Здесь возможны два ответа. Первый заключается в том, что пациентка Котара демонстрирует в примитивной форме и на необратимой стадии безумия тот человеческий опыт, который гениальный писатель способен извлечь из глубин собственной души; однако писатель сохраняет власть над этим опытом благодаря формальному мастерству рассказа, а также элементам игры и иронии, которые полностью отсутствуют у Котаровой больной; позднейший же комментатор, анализируя рассказ, извлекает из него, в обогащенном виде, общую антропологическую данность, которую психотические переживания выражали фрагментарно, бессвязно и радикально.

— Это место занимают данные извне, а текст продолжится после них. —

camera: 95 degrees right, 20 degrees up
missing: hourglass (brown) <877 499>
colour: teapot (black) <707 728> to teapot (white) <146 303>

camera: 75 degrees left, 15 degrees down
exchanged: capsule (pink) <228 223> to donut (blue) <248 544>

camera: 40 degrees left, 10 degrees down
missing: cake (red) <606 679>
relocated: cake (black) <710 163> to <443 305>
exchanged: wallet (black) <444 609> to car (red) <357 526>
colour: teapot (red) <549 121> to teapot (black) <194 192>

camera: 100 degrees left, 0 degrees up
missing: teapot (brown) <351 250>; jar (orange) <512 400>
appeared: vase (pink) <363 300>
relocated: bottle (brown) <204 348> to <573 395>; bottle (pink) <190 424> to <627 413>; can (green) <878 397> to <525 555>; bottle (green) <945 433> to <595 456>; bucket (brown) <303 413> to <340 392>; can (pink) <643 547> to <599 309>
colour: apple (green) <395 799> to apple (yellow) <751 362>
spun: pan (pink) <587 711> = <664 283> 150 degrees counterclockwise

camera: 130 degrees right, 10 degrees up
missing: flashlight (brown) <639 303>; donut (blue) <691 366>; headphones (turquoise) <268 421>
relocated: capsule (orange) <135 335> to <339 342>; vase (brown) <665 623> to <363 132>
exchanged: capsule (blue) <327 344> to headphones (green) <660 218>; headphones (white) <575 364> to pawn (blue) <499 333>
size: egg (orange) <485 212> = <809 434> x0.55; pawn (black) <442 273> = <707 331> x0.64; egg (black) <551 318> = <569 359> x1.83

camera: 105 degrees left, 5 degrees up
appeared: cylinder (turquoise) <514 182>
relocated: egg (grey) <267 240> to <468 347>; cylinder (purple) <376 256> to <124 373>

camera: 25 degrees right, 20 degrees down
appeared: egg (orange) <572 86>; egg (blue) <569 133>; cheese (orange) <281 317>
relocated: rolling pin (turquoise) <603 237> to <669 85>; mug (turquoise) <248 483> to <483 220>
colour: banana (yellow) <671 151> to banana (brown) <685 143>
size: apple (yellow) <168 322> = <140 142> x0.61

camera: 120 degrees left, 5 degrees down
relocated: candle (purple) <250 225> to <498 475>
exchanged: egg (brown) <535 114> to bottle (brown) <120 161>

общую антропологическую данность

Второй ответ будет заключаться в том, что один и тот же момент в истории западного сознания проявляет себя разными способами: талантливый клиницист замечает, выделяет из беспорядочной массы умопомешательств явление, которое называет «бредом отрицания»; с другой стороны, мотив «живой смерти» и путешествия без цели настойчиво повторяется в самой «передовой» литературе нового времени и под пером критиков, которые стремятся наиболее полно прокомментировать его. Отчего же не принять сразу оба объяснения? «Бред отрицания» неразрывно связан со способностью отвергать и уничтожать себя (оборотная сторона нарциссического самоутверждения), которая от века и навеки (то есть универсально и, можно сказать, бессмертно) сопутствует психике рода человеческого. Но тот факт, что это понятие так властно врывается в научную и литературную культуру начиная с 1850 года, бесспорно, позволяет увидеть в нем отзвук возгласа «Бог умер», известившего современников о великой утрате. Постоянная способность сознания вышла в этот момент на первый план как симптом переходной стадии западной культуры. С этого времени меланхолическое бессмертие может считаться разом и бессмертным, и смертным. Это и наш вечный риск, и болезнь, которую временно обострил определенный исторический климат. Котар допускал два исхода болезни: излечение и переход в хроническое состояние. Следует ли ускорять излечение? Тот, кто читал «Охотника Гракха», помнит ироническое предупреждение вечного мореплавателя, обращенное к добрым душам, которые захотят ему помочь: «Никто не прочтет того, что я пишу, никто не придет мне на помощь. ‹…› Само желание мне помочь – это болезнь, а больным нужно сохранять постельный режим»[820].